(STUDY TEXT):
This week, DesignDigger presents a daily critical reflection from a designer, critic, or researcher on Dutch Design Week, which starts on Friday. Today, designer and writer Marcos Kueh takes a critical look of what to expect from design festivals. “It’s important to have very elaborate and expensive checkpoints of hopefulness in the annual calendar of this industry.” Marcos is focusing on the design perspective Signature & Collectable Design and the DDW-mission Achieving our Equal Society.
The theme of this years Dutch Design Week 2023 is Picture This. It makes you wonder about the idea of a photograph – of how even the innocent act of taking a snapshot is a microsecond, complex decision-making process of what we choose to include and exclude in the limited capacity of a frame. The factory workers in China will never be considered in the frame of an iPhone advertisement. But plus size models, people of color and punks, say cheese!
Google defines the word design as ‘planning’ or a ‘decision’. Just like picture taking, the way a design is realized is also a matter of subjective variables: who makes the design and how these designs are being made. Some photographers decide on a theme – say clowns, plan out mood boards based on contemporary trends and statistics, draft out clear sketches and budgets before heading out to the circuses with a predetermined idea to be executed. Others might approach the craft in a more documentarian practice, where they plan out a trip to take pictures in a free flow manner, reflect on their collected pictures and describe their experience from there.
Both approaches are attempts to describe intimate truths and perceptions. By giving the either one of the photos a biased platform, gratifying reviews, recognition and including it into important national overview books, it is likely to head down into the dangerous slope of convincing everyone – including themselves – that this is the ultimate truth. That every clown is supposed to look like the clown that is showcased in the award ceremony or the overview book.
Design festivals
To clarify, this description is a metaphor for my questions regarding how platforms are set up in relation to the glorification of creative perspectives. Is the picture of the national design festival a pre-decided presentation with complete budgets of what props and projects are to be included into the frame, with preplanned lighting to further highlight and elevate certain voices? Or is the picture of the Dutch Design Week a developing process as the festivities unfold – where the more organic reactions, dialogue exchange, turnout of the participants and visitors are also considered into the frame?
The prior with it’s closed, controlled structure promises a closer outcome to a pristine print. But how much of the performance of clownery is curated before it turns into something more than real life, is something worth pondering on. Are the humans drinking soda in the Coke advertisements actually happy? There is always space to be more precarious in this complex industry that we are in.

(RECORD EXCERPTS):

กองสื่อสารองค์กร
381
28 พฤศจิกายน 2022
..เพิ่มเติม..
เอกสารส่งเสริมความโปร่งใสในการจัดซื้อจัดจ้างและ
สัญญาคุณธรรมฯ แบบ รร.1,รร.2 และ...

(ACTIVITY 1): From the Dutch Design Week reflection, extract the passage between "The theme of" and "punks, say cheese!", inclusive.
(ACTIVITY 2): Put the lines of the records into a numbered list, leaving out any blank lines.
The records and the text come from unrelated sources.

(ANSWER SPACE 1):
The theme of this years Dutch Design Week 2023 is Picture This. It makes you wonder about the idea of a photograph – of how even the innocent act of taking a snapshot is a microsecond, complex decision-making process of what we choose to include and exclude in the limited capacity of a frame. The factory workers in China will never be considered in the frame of an iPhone advertisement. But plus size models, people of color and punks, say cheese!

(ANSWER SPACE 2):
1. กองสื่อสารองค์กร
2. 381
3. 28 พฤศจิกายน 2022
4. ..เพิ่มเติม..
5. เอกสารส่งเสริมความโปร่งใสในการจัดซื้อจัดจ้างและ
6. สัญญาคุณธรรมฯ แบบ รร.1,รร.2 และ...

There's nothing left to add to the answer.